Directions:
The expected output is a copy of every line in the records with the string "comment".

Records:

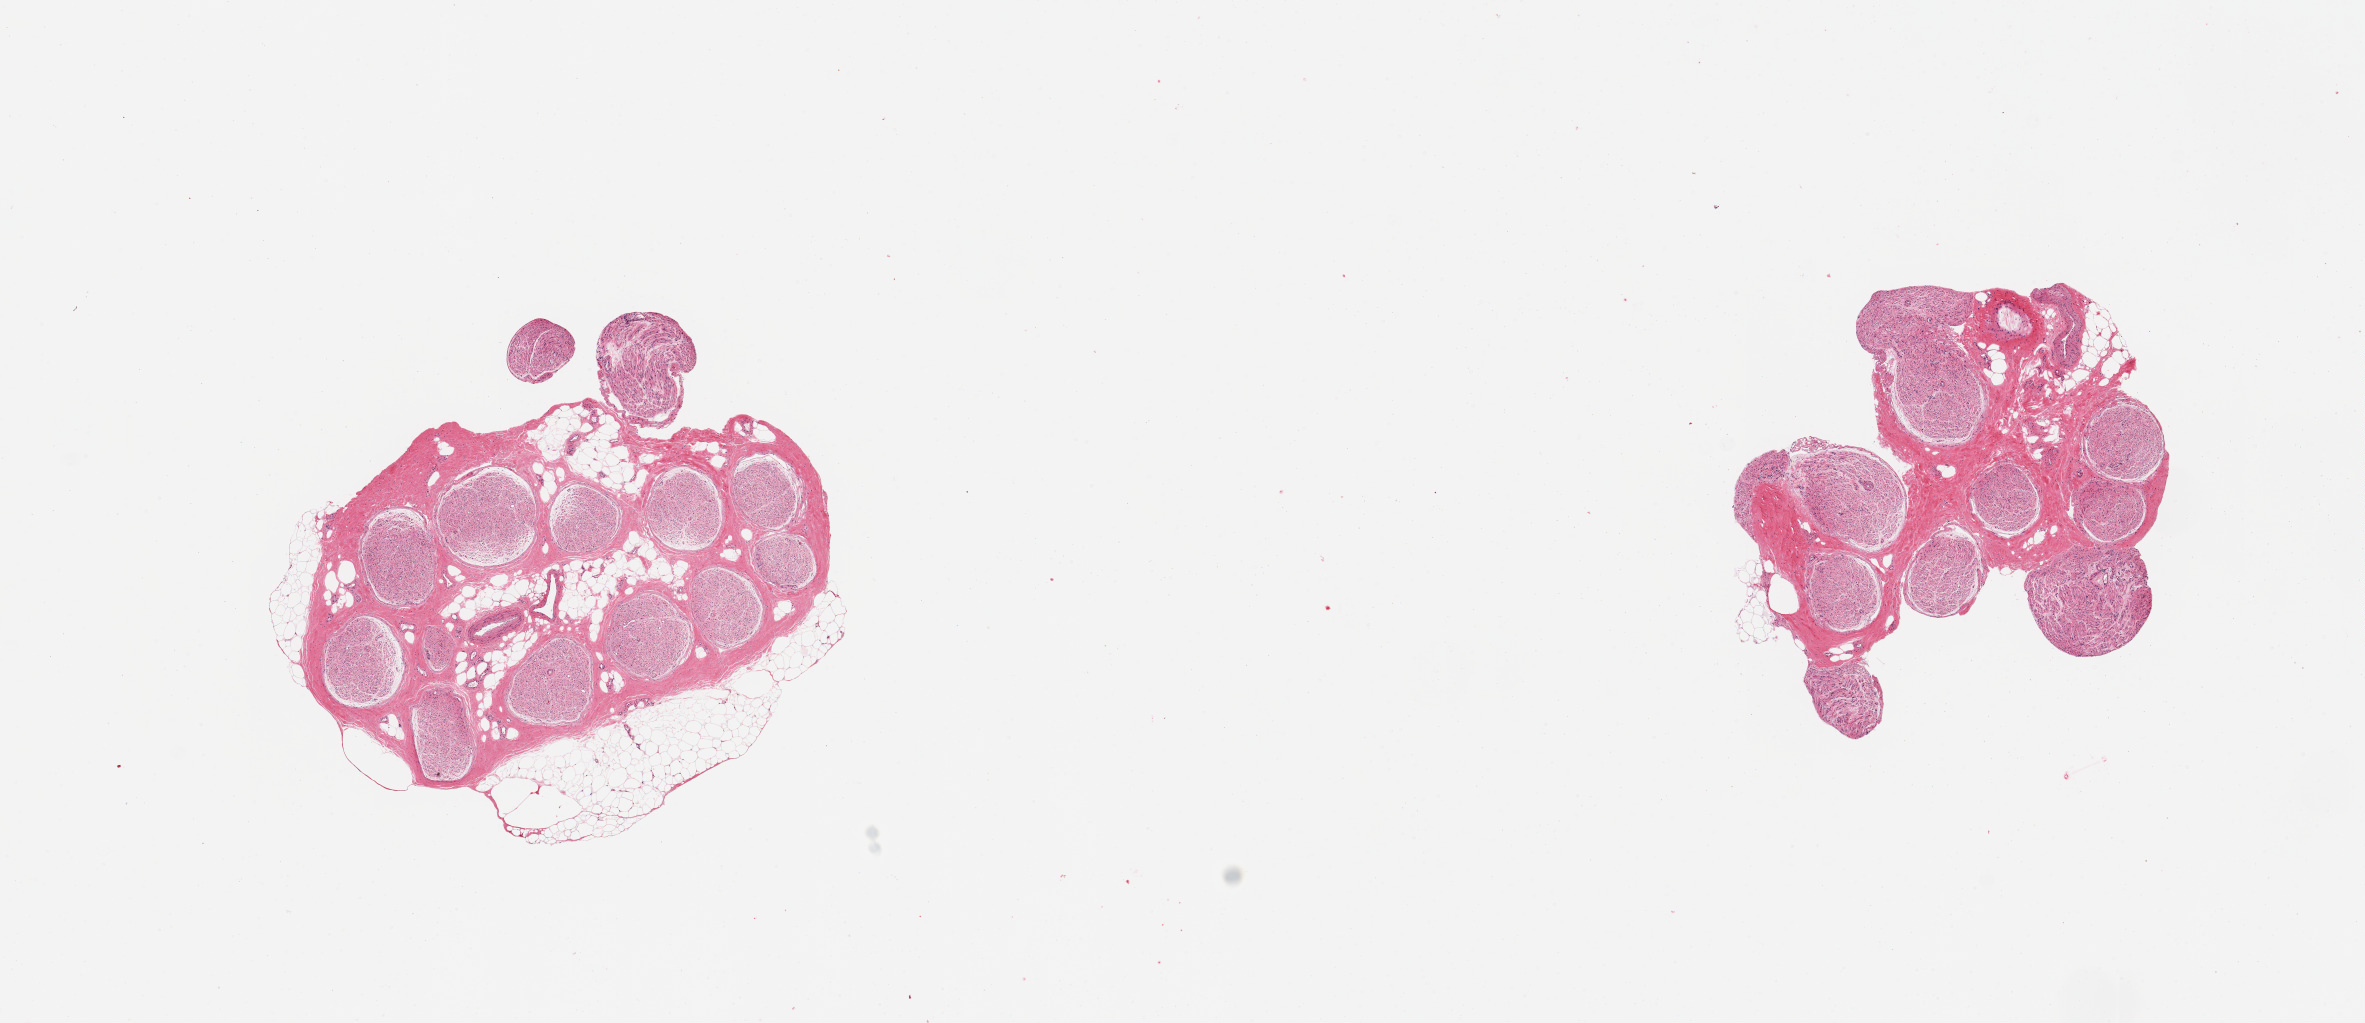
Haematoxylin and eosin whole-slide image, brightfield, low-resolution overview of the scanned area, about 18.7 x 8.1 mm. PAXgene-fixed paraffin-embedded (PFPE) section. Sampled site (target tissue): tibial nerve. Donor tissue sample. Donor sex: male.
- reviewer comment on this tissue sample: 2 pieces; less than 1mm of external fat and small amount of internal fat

* * *

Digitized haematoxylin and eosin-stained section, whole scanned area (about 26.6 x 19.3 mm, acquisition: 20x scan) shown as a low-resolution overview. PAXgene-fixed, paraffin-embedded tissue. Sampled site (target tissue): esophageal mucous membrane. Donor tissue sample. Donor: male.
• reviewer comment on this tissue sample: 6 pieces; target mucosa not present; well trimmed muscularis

==

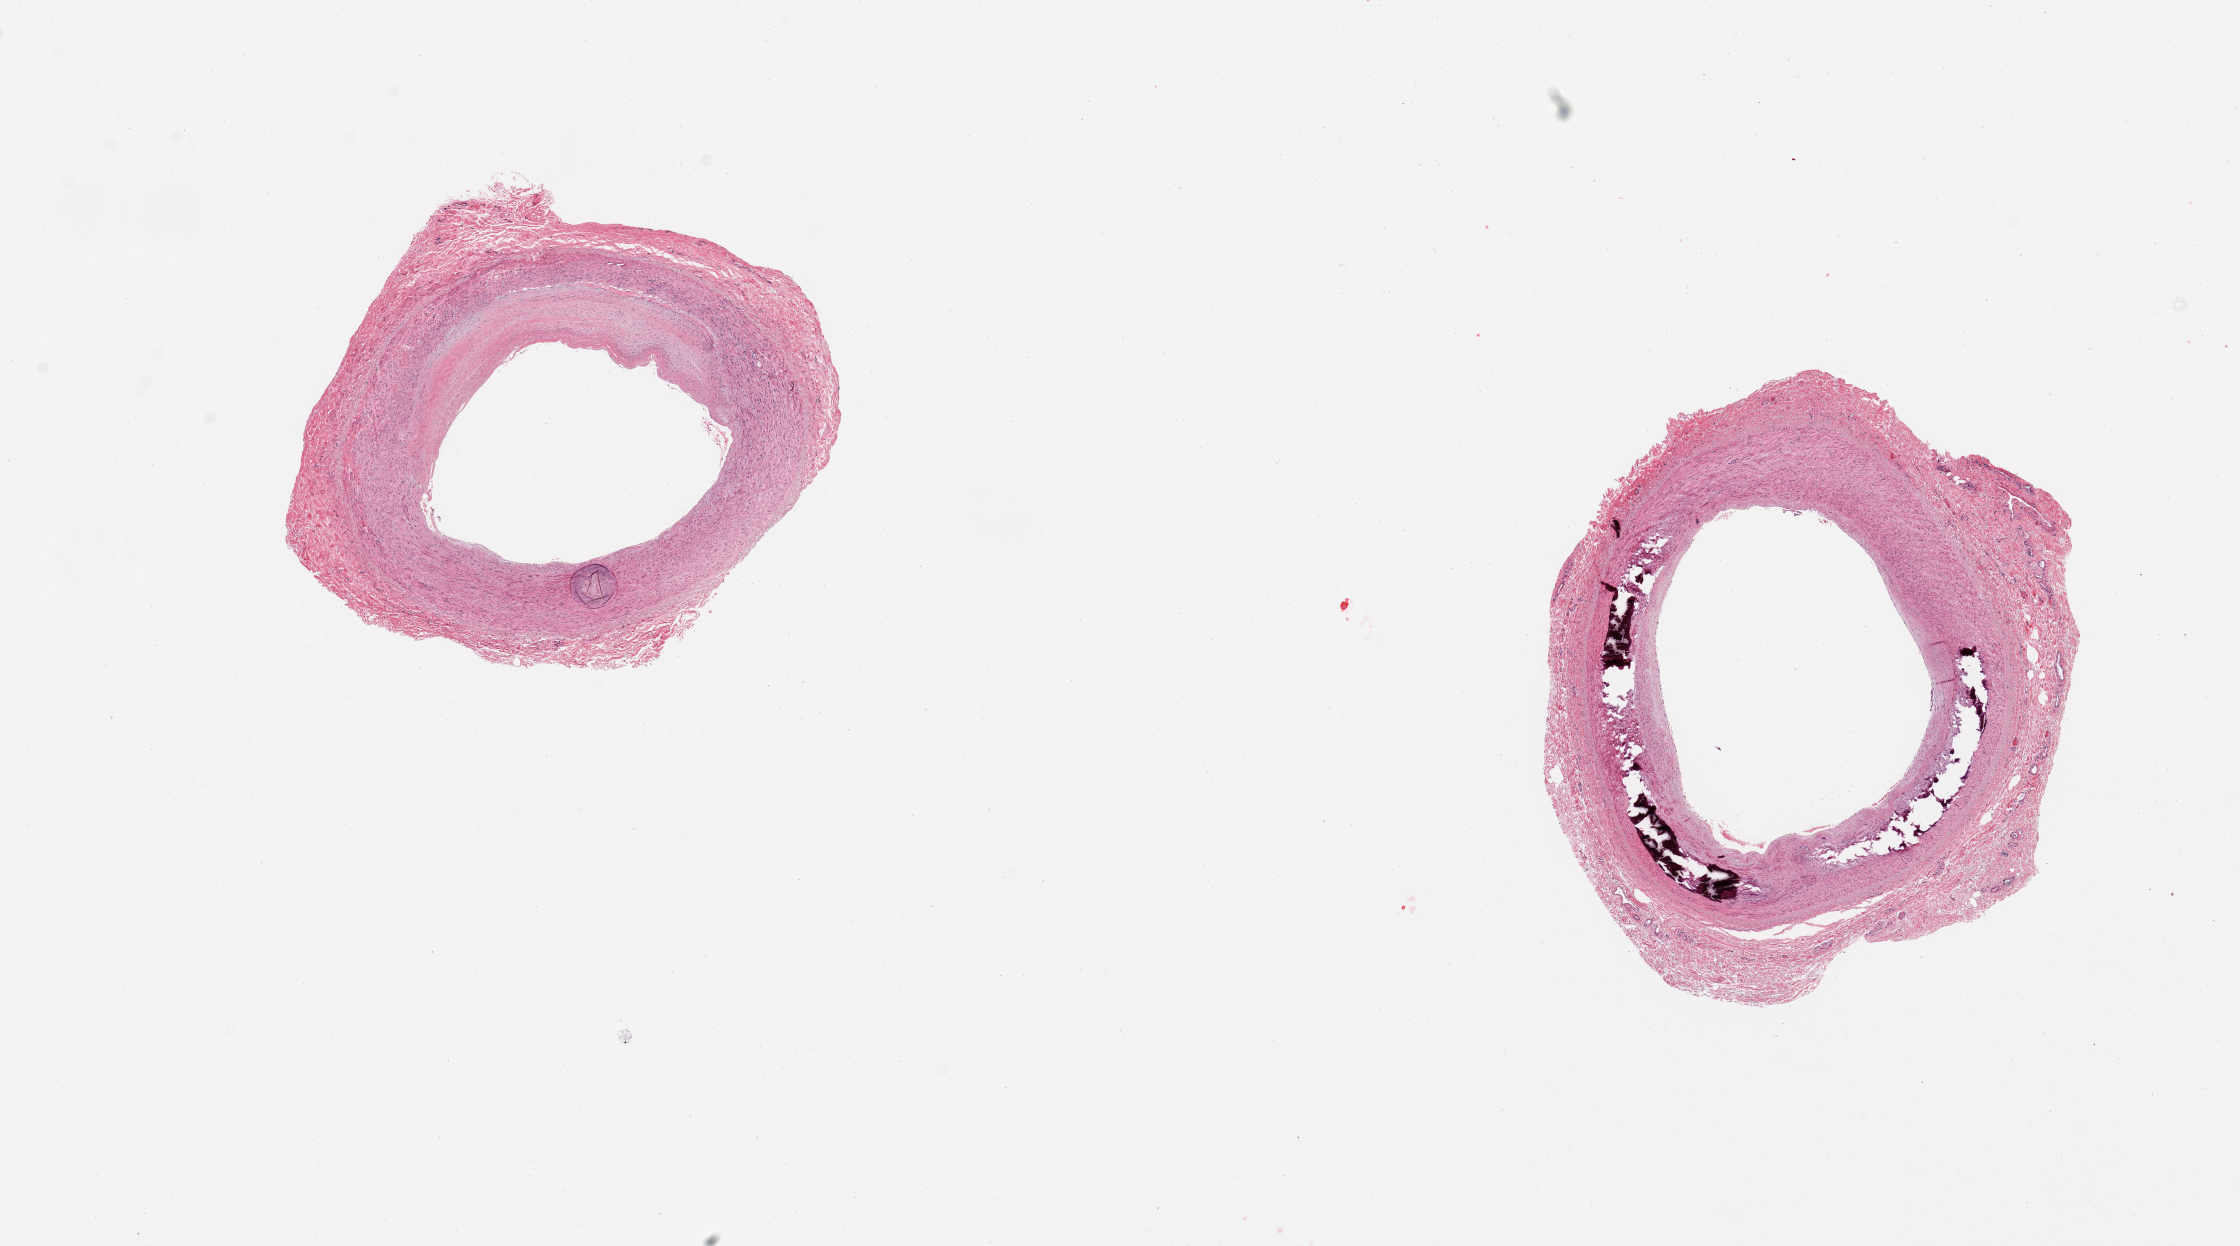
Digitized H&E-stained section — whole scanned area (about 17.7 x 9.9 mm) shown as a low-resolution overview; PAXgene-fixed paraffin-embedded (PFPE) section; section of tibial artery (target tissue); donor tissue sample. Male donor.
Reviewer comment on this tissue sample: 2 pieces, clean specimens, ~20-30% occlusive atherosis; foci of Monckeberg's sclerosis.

Exercise solution:
- reviewer comment on this tissue sample: 2 pieces; less than 1mm of external fat and small amount of internal fat
• reviewer comment on this tissue sample: 6 pieces; target mucosa not present; well trimmed muscularis
Reviewer comment on this tissue sample: 2 pieces, clean specimens, ~20-30% occlusive atherosis; foci of Monckeberg's sclerosis.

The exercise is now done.